十二加一,正好對應十二道光束,一座黑暗塔。

這不不太可能是巧合,而是在暗示,德裡的封印和黑暗塔的結構是同源的。困住怪物的牢籠,和支撐整個多元宇宙的框架,可能來自同一個造物主。

那個造物主在金的小說裡叫甘恩(Gan),就是它創造了馬圖林和潘尼懷斯,就像創造了光和影。

劇集第六集,英格麗翻看家庭相冊,提到1908年夏天和父親去坎伯蘭縣度假。坎伯蘭縣是緬因州的一個真實地名,在金的小說裡,這個縣有一個虛構的小鎮,叫耶路撒冷鎮,簡稱撒冷鎮。

又一個如雷貫耳的地名,1975年的小說《撒冷鎮》就發生在這裡,一個吸血鬼入侵了這座小鎮,把居民一個個變成同類。

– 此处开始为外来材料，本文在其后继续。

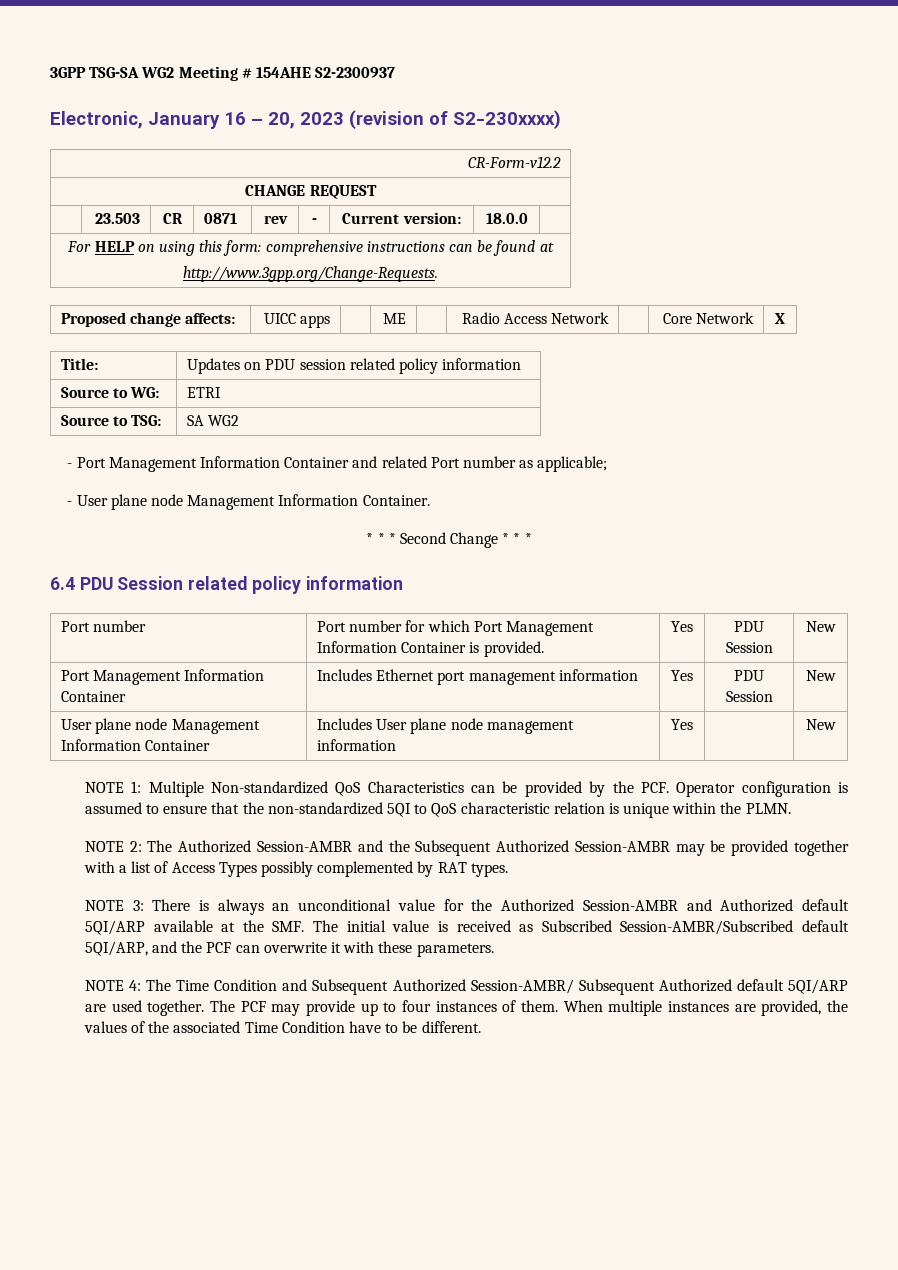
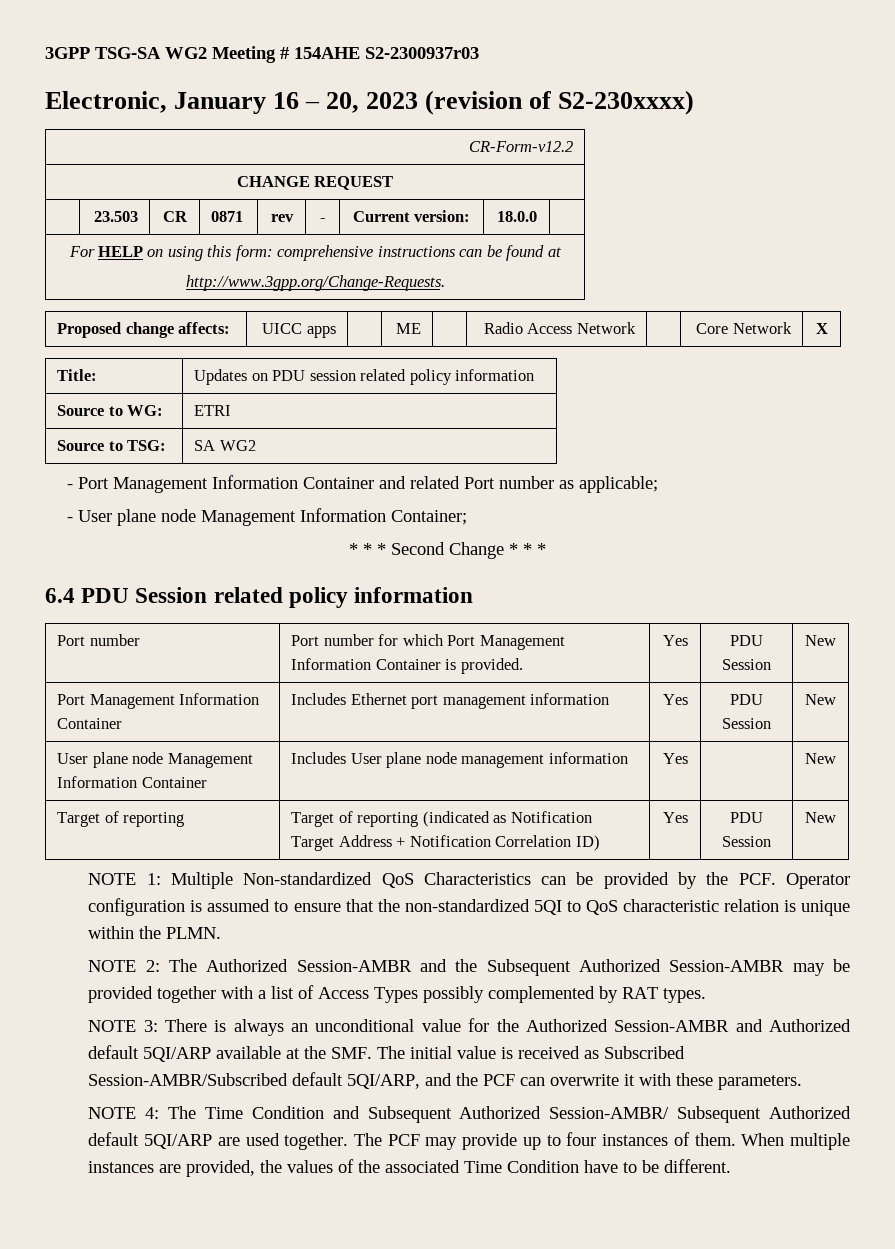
[315,67,396,78] S2-2300937 -> [365,47,479,59] S2-2300937r03
[362,495,430,506] Container. -> [390,510,467,525] Container;
(836, 724) none -> [57,811,185,827] [291,811,592,827] [291,835,600,851] [662,812,688,823] [730,812,763,823] [722,836,771,847] [805,812,836,823] // Target of reporting | Target of reporting (indicated as Notification Target Address + Notification Correlation ID) | Yes | PDU Session | New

同一集裡,鎮上的暴民讨論去哪裡搜捕逃犯漢克,有人提到了布恩兄弟。

羅伯特·布恩和帕特裡克·布恩是1978年短篇小說《耶路撒冷鎮》的主角,這個故事收錄在《守夜》短篇集裡,講述了撒冷鎮在變成吸血鬼窩點之前的黑暗曆史。

德裡鎮和撒冷鎮,不僅地理上相鄰,它們的邪惡也在地下相連。

劇集設定在1962年,比第一部電影的1989年早27年,我們熟悉的那些角色還沒出生,但他們的父母已經在這裡了。

勒羅伊·漢隆是邁克·漢隆的祖父,他的兒子威爾就是未來邁克的父親。在2017年電影裡,我們見過老年的勒羅伊,這部劇讓我們看到他年輕時是個受人尊敬的空軍軍官,以及他為什麼會放棄軍旅生涯,留在德裡務農。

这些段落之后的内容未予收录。